Montana Republicans, fighting their traditional hostility to organized labor, are seeking to position themselves as the champions of Montana workers.  This was evident at the recent Montana Republican convention that invited a leader of one of the unions representing Montana’s forest products workers to speak.  This strategy requires a bit of a stretch given that the Republicans’ current standard bearer, Governor Martz, bragged at the beginning of her term that she was proud to be the lapdog of big business.

            But Republicans, since at least Ronald Reagan, have seen an opportunity to use environmental issues to split some of organized labor off from their traditional Democratic Party allegiance.  That was the theme the invited labor leaders stressed at the Republican convention: Environmentalists and environmental regulation are what have damaged the Montana economy, causing the loss of timber industry jobs, the shut down of lumber mills, the abandonment of existing mines and the blocking of new mines, the frustration of new energy projects, etc.  If organized labor were to join with corporate leaders, they could combine forces and turn this miserable situation around.

            It is not surprising to find corporate leaders and their political allies making these arguments. It is surprising to find representatives of Montana’s workers going along with this line of argument since it is built around factual assumptions that are demonstrably false.

            Environmental protection clearly benefits workers. As leaders of Montana’s workers have repeatedly said in the past, the worker is the first citizen to face the toxic effects of pollution. That has been tragically demonstrated in Libby with the asbestos poisoning of a significant part of the population, beginning with the vermiculite workers who brought the poison home to their families. Are our labor leaders now saying that environmental efforts to control that epidemic of morbidity and death would have hurt workers and their families?

            Or consider the most recent reason that mines, mills, and refineries shut down in Montana. It was high electric prices brought on by the successful corporate-led attack on utility regulation in Montana that forced almost the entire heavy industry base to shut down. Some of it remains shut down.  It is the unstable electric and natural gas prices associated with that deregulation that has led so many proposed energy projects to be abandoned. That attack on utility regulation also led to the demise of the Montana Power Company and the bankruptcy or near bankruptcy of Northwestern Energy and Touch America. This is how big business in Montana protects Montana jobs.
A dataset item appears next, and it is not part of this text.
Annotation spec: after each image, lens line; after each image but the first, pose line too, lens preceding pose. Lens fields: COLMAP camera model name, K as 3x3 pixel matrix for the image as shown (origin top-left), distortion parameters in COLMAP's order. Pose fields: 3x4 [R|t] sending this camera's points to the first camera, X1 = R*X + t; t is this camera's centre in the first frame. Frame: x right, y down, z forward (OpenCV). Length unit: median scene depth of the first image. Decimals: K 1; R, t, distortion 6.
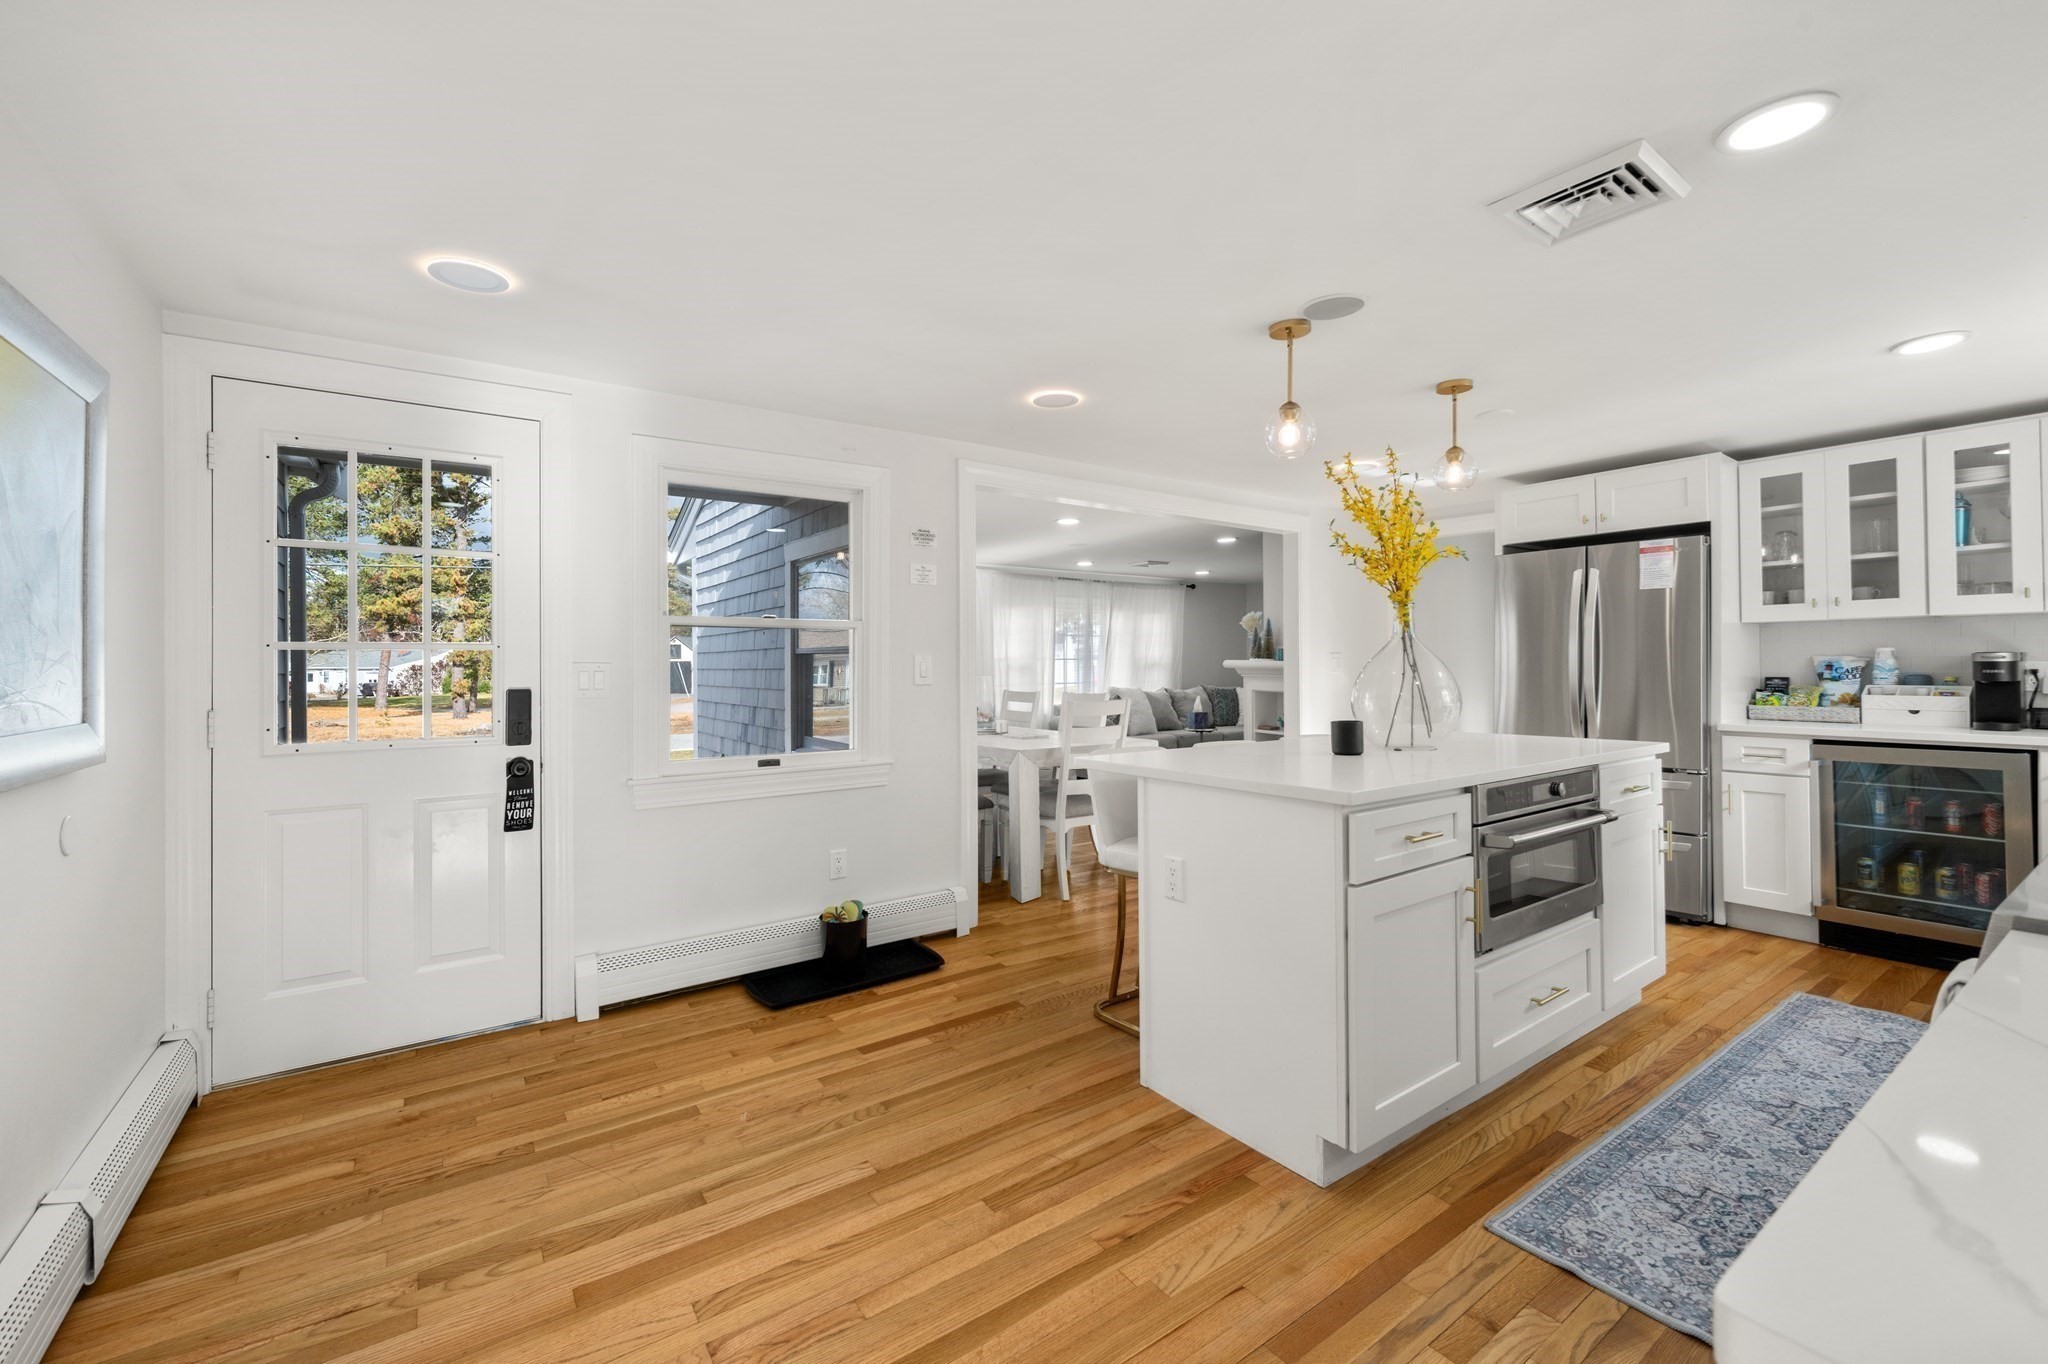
lens RADIAL K [[843.8, 0, 1035.8], [0, 843.8, 655.4], [0, 0, 1]] dist [-0.001177, 0.001399]
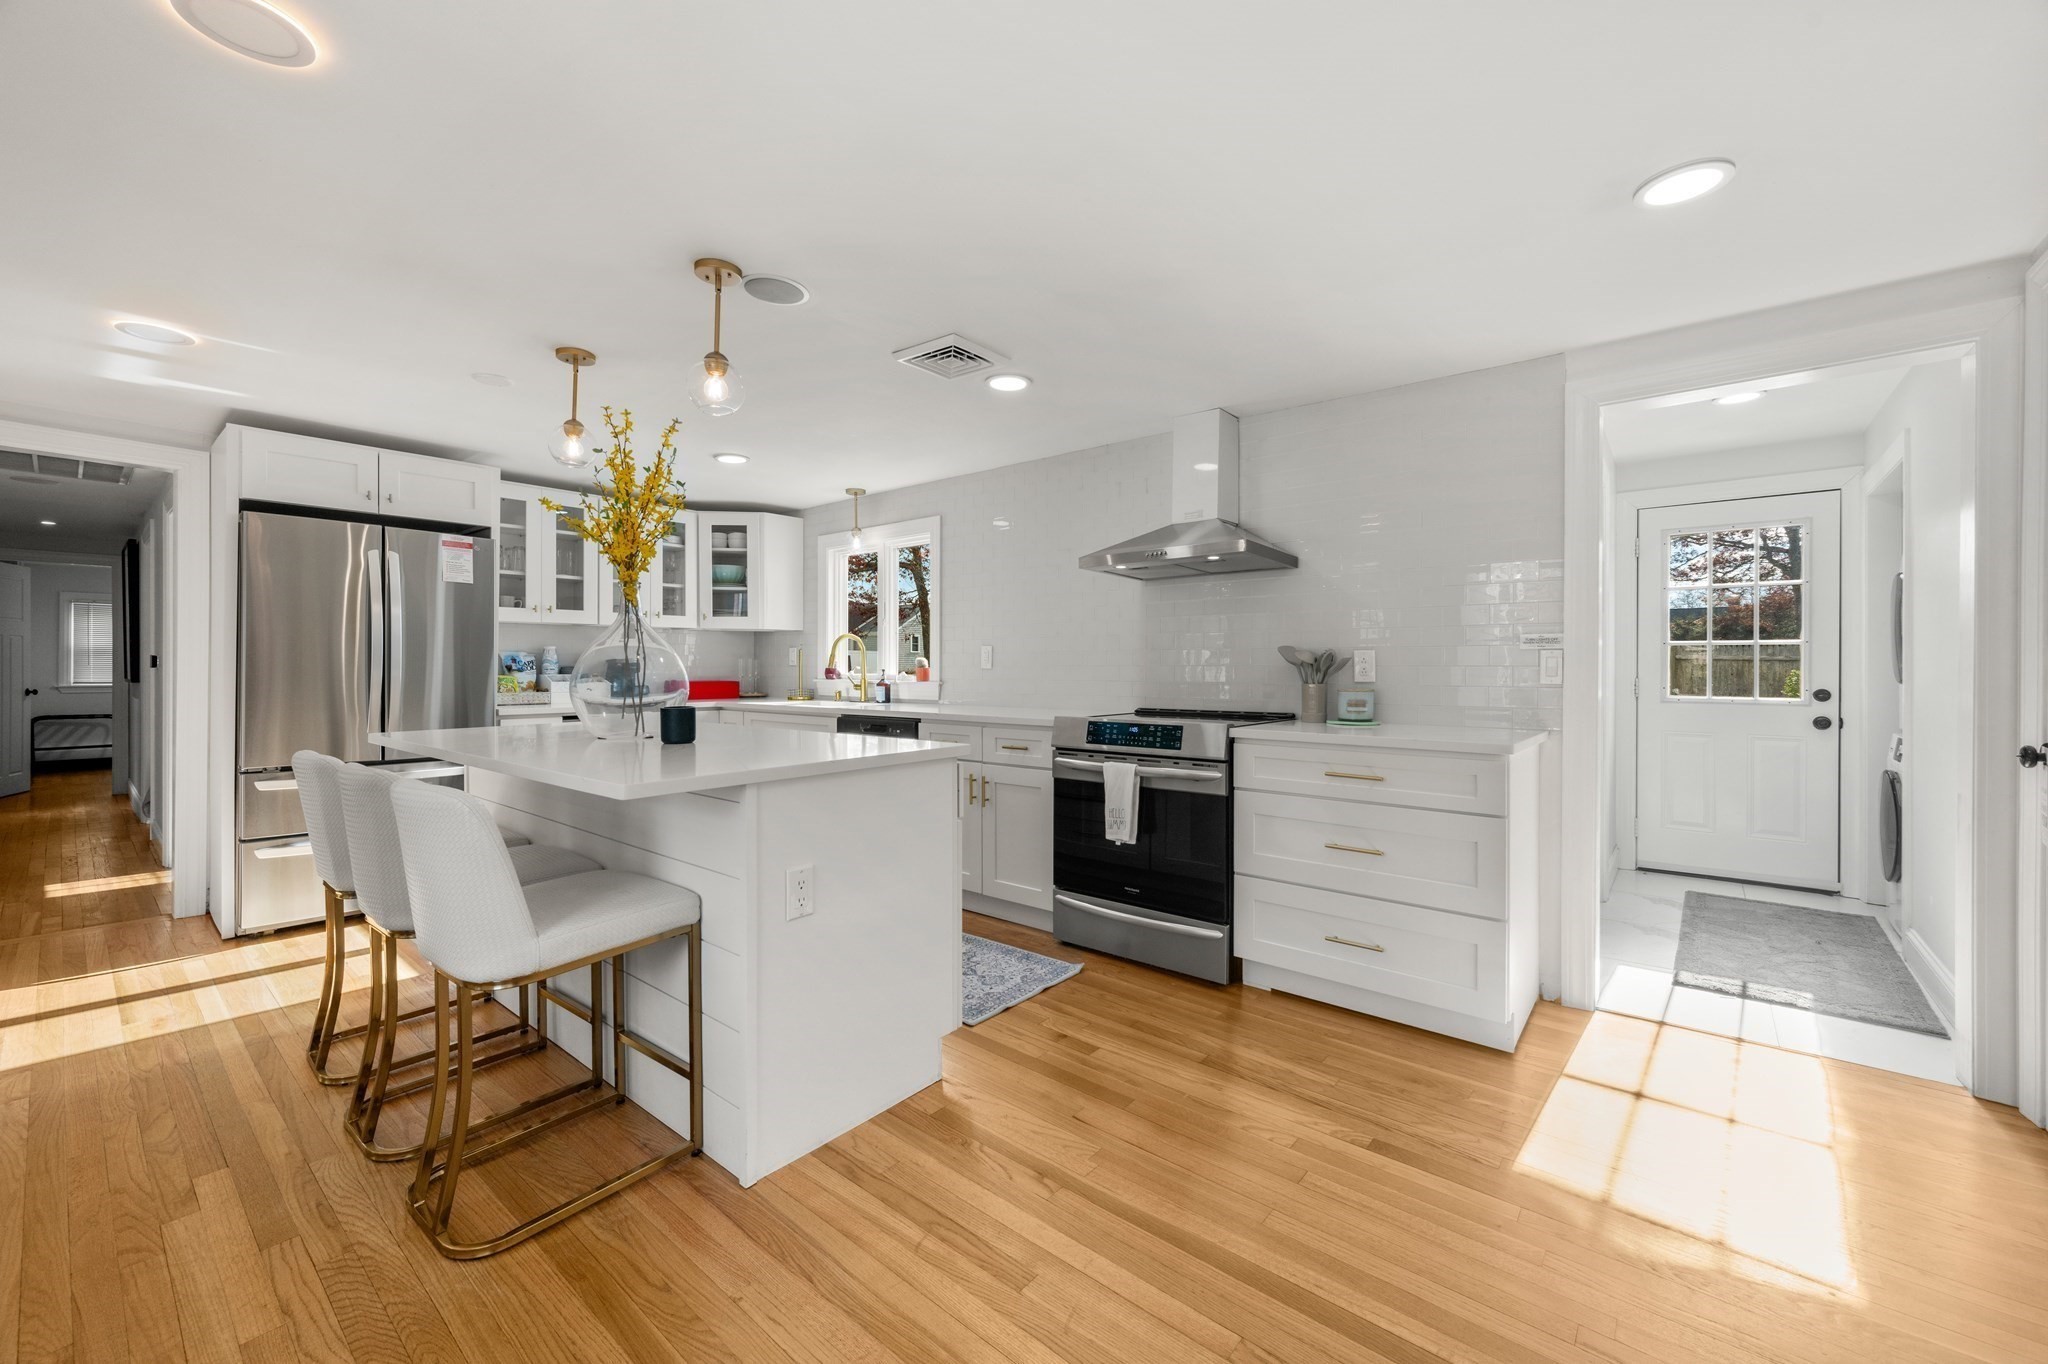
lens RADIAL K [[803.6, 0, 1025.7], [0, 803.6, 665.3], [0, 0, 1]] dist [-0.000881, -0.000497]
pose [[-0.251900, 0.008264, 0.967718, -0.604820], [-0.012037, 0.999859, -0.011671, 0.039503], [-0.967679, -0.014588, -0.251765, 0.887395]]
Why labor leaders would be seeking to make common cause with these job killers is unclear.

            The suggestion that it is Montana’s environmental laws or Montana’s environmental activists who have caused mines, forest products mills, and proposed electric energy projects to fold is easily disproved. Just look across the nation. During the 1990s American counties that depended on mineral development were economically the worst performing set of counties in the nation.  Across the nation small lumber mills have also been shutting down, even those in regions of the nation where timber harvest comes entirely from private lands and there are no environmental regulations on timber harvest. The source of these industries’ problems has been global competition, not environmental regulation.  Promoting that globalized economy, of course, has been a high priority item of our larger corporations who are now cynically seeking alliances with the very workers who have been damaged by the process.

            Someone here does not know who butters their bread and who it is that confiscates both the butter and the bread. And it isn’t our corporate leaders who are ignorant about what they are doing.

            One problem that workers across Montana face is that the state labor movement is focused almost exclusively on protecting existing jobs that were inherited from the past, already unionized and well paid. Only a tiny and shrinking sliver of the state’s working people benefit from that strategy. The irony is that the “good” “high-paid” jobs in forest products, mining, mineral processing, and other heavy manufacturing did not used to be “good jobs.” They were dangerous, debilitating, low paid jobs that were transformed as a result of union organizing that often was violently opposed by both corporate leaders as well as the state and federal governments. 

Rather than now joining our cuddly lapdog Governor in a fawning embrace of these corporate leaders, the best thing organized labor could do for Montana workers is to get to work vigorously organizing the hundreds of thousands of new jobs that have been created in the state and doing for them what was done for heavy industry over the last century, converting those lousy jobs into good jobs. That, however, is not a job for corporate lapdogs.